• [Task brief]:
Copy the text lines from every one of the entries below word for word, leaving out the pictures.

• [Source material]:
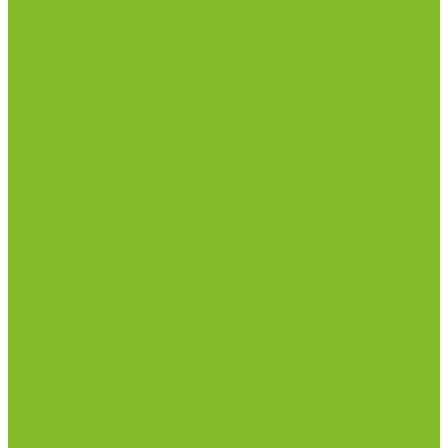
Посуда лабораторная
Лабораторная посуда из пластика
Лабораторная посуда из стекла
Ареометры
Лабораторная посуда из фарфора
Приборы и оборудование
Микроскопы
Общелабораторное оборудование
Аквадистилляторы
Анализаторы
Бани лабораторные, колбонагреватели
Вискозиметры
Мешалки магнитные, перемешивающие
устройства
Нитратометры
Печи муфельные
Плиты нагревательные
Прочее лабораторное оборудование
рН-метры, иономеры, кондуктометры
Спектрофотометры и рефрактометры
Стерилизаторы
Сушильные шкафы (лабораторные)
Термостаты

• [Task solution]:
Посуда лабораторная
Лабораторная посуда из пластика
Лабораторная посуда из стекла
Ареометры
Лабораторная посуда из фарфора
Приборы и оборудование
Микроскопы
Общелабораторное оборудование
Аквадистилляторы
Анализаторы
Бани лабораторные, колбонагреватели
Вискозиметры
Мешалки магнитные, перемешивающие
устройства
Нитратометры
Печи муфельные
Плиты нагревательные
Прочее лабораторное оборудование
рН-метры, иономеры, кондуктометры
Спектрофотометры и рефрактометры
Стерилизаторы
Сушильные шкафы (лабораторные)
Термостаты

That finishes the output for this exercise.